D1.2 Criteria to assess how patient engagement expectations are met

Patients Active in Research and Dialogues for an Improved Generation
of Medicines

WP1 – Defining stakeholders’ preferences, needs and expectations

This report describes the work that was done as part of PARADIGM’s work package 1 (WP1), which aimed to identify and define stakeholders’ preferences, needs and expectations in patient engagement (PE) through an online survey and focus group consultations that were conducted in 2018. The objectives of this work were two-fold: firstly to prioritise those needs and expectations identified, and secondly, with the help of topic experts, turn those prioritised needs into a set of criteria for a good PE activity.
The Delphi methodology was used as the main tool to reach these objectives. Three expert panel groups were formed to match the three decision-making points Paradigm project focuses on [setting research priorities (SRP), the design of clinical trials (DCT) and early dialogues with Health Technology Assessment (HTA) bodies and regulators (ED)]. Each expert group went through two online survey rounds, and a subsequent meeting in Brussels where experts (who completed both online rounds) discussed to reach consensus on the final criteria to assess PE practices. The format, procedure and methodology of all three meetings were identical. Each group produced a set of weighted criteria and categories for their dedicated decisionmaking point. The weights allocated represent the relative importance of the criteria in the set to assess PE practices.

Key outcomes:
The outcomes of the three Delphi groups showed some similarities. Some convergence can be seen at the level of themes as aims and objectives, and selecting the right target population to engage with scored as top criteria, and sustainability which scored the lowest in two Delphi groups (SRP and DCT), while the third Delphi group (ED) dropped sustainability in its final meeting.

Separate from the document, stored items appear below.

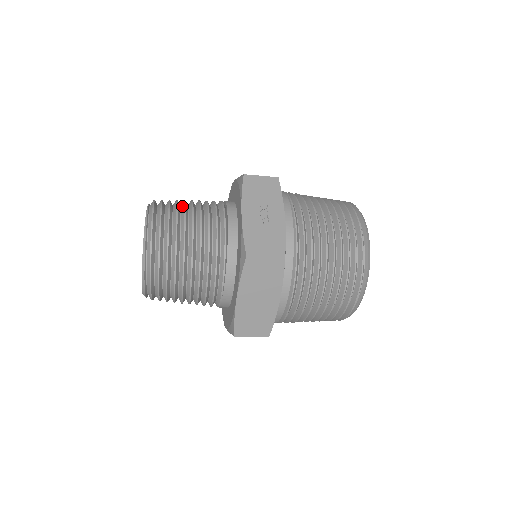
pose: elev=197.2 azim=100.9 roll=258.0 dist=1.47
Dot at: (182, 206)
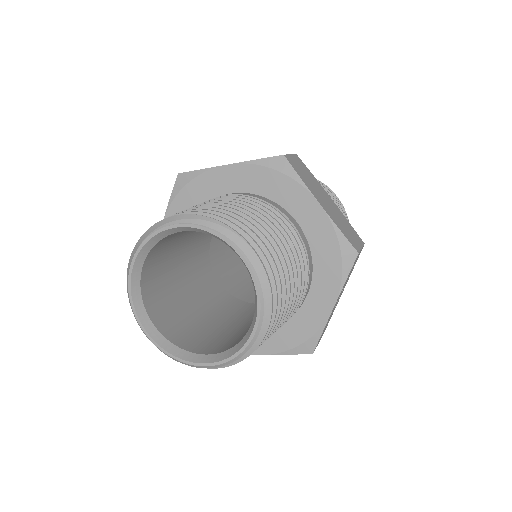
Dot at: (284, 273)
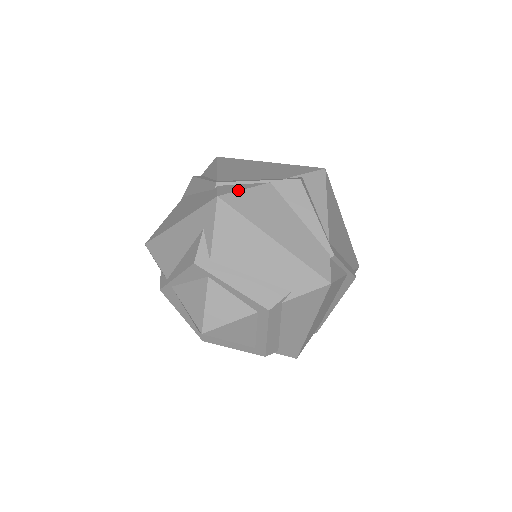
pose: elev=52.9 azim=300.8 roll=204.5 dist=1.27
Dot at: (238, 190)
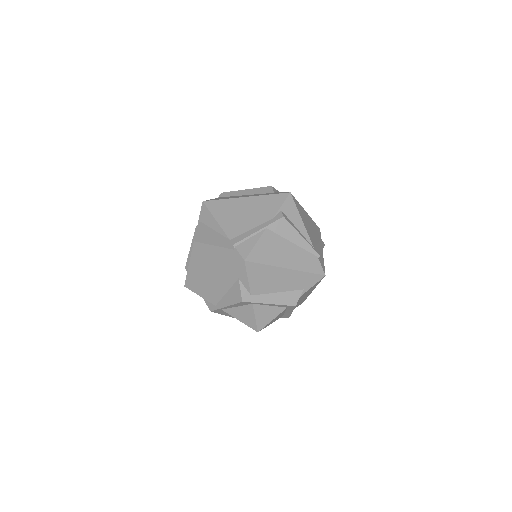
Dot at: (253, 248)
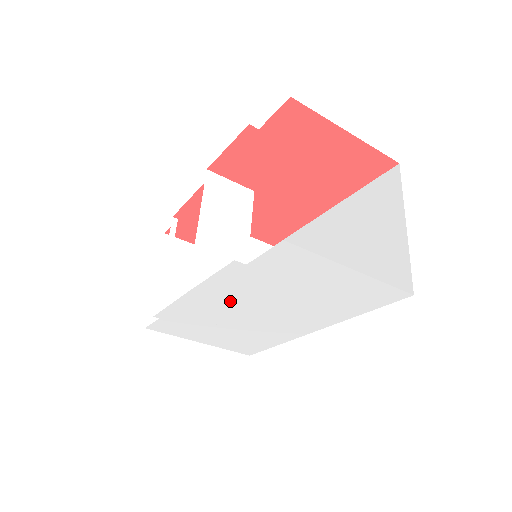
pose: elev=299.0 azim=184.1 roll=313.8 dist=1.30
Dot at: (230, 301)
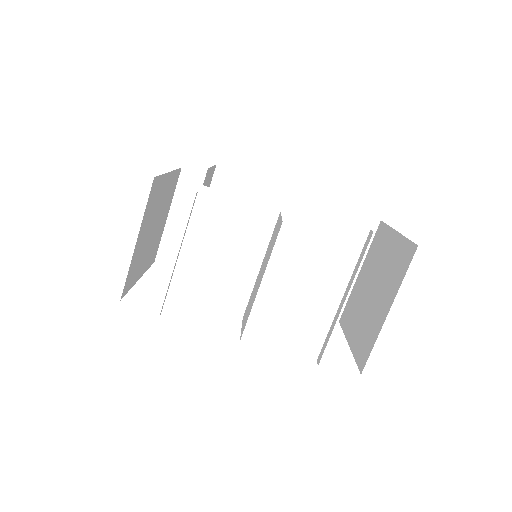
Dot at: occluded
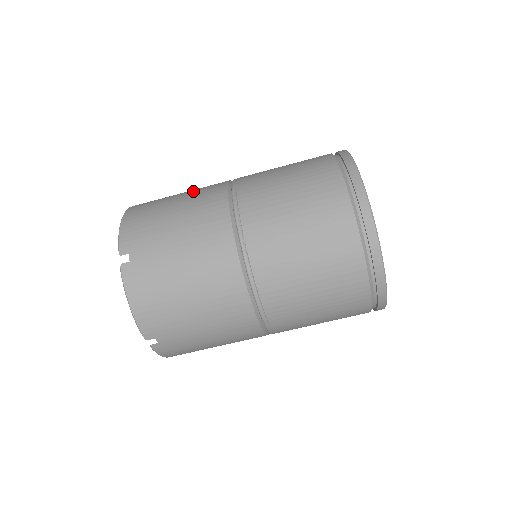
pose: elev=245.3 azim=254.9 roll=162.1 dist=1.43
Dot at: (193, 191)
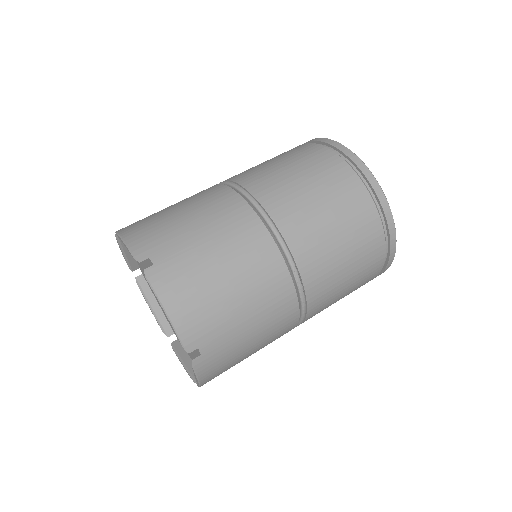
Dot at: occluded
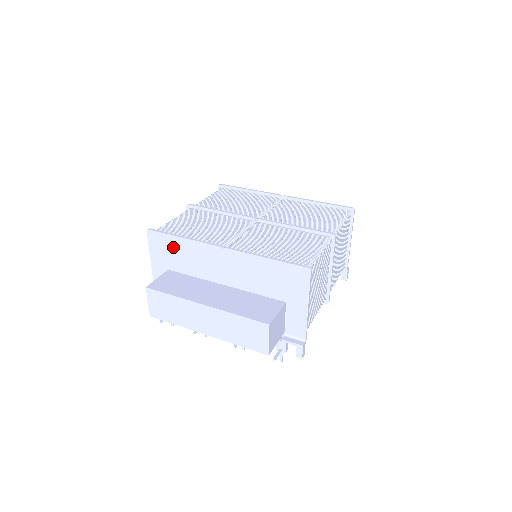
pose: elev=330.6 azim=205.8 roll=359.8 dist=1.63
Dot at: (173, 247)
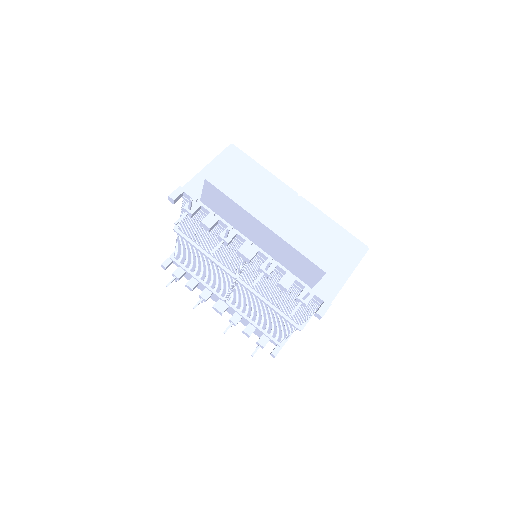
Dot at: (248, 168)
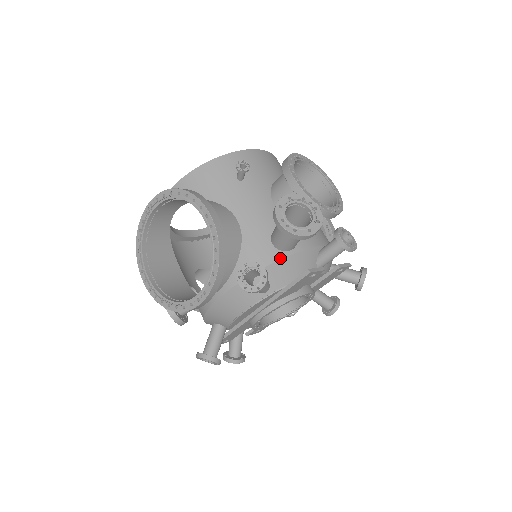
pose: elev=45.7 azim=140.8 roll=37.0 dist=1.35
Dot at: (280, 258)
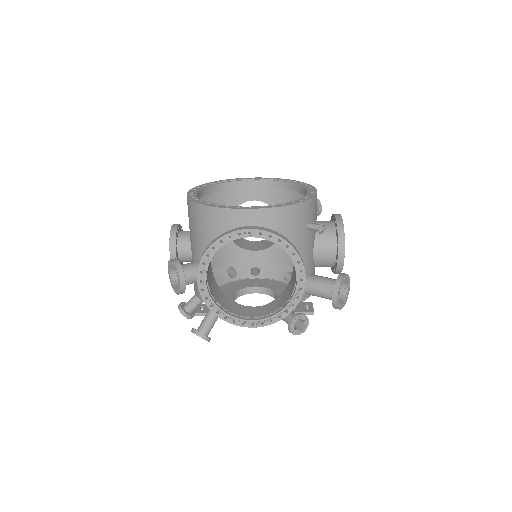
Dot at: (304, 300)
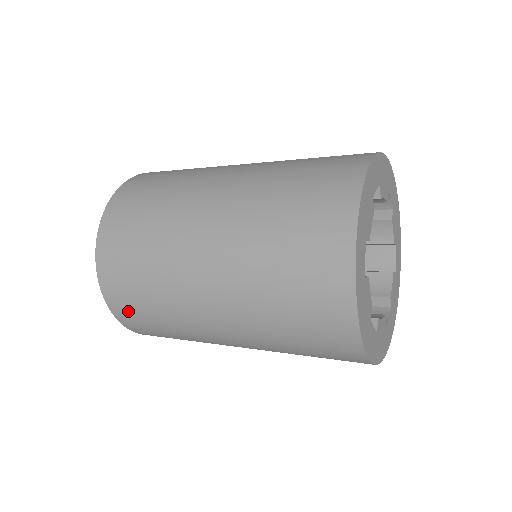
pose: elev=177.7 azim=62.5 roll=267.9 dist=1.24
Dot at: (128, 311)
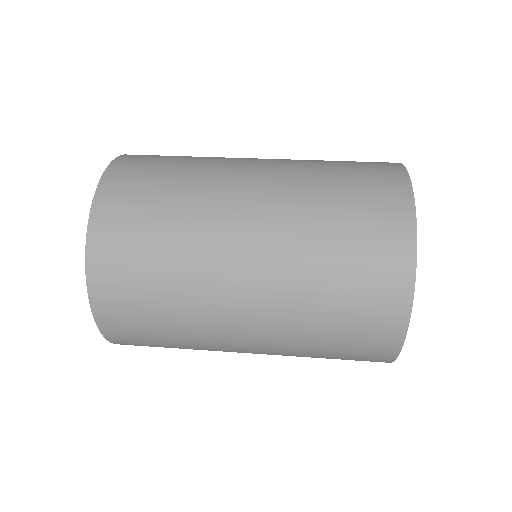
Dot at: (129, 335)
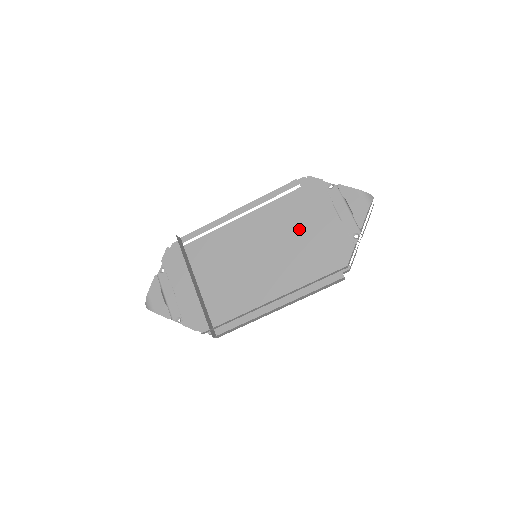
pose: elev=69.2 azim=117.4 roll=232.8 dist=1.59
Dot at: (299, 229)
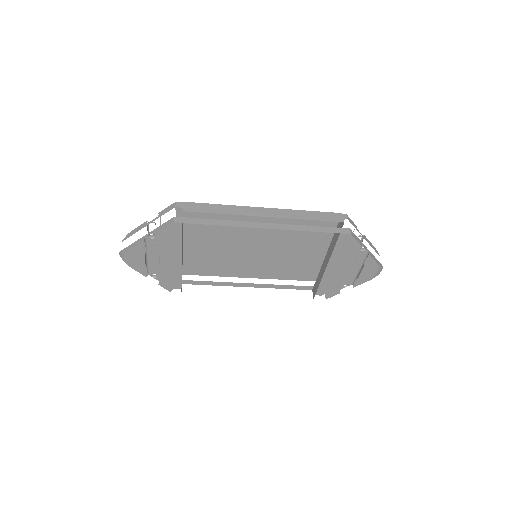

Some criteria were debated more than others due to differences in interpretations of the terminology. Additionally, some bias in interpretation could have also come due to the EU and US perspective. These results will be used in other PARADIGM work packages (i.e. WP2) in order to co-create questions for the gap analysis tool. In addition, the authors propose a way the results of the Delphi could be operationalized as a tool to assess PE practices in each of the three specific decision-making points to determine whether they meet the expectations for a good PE practice.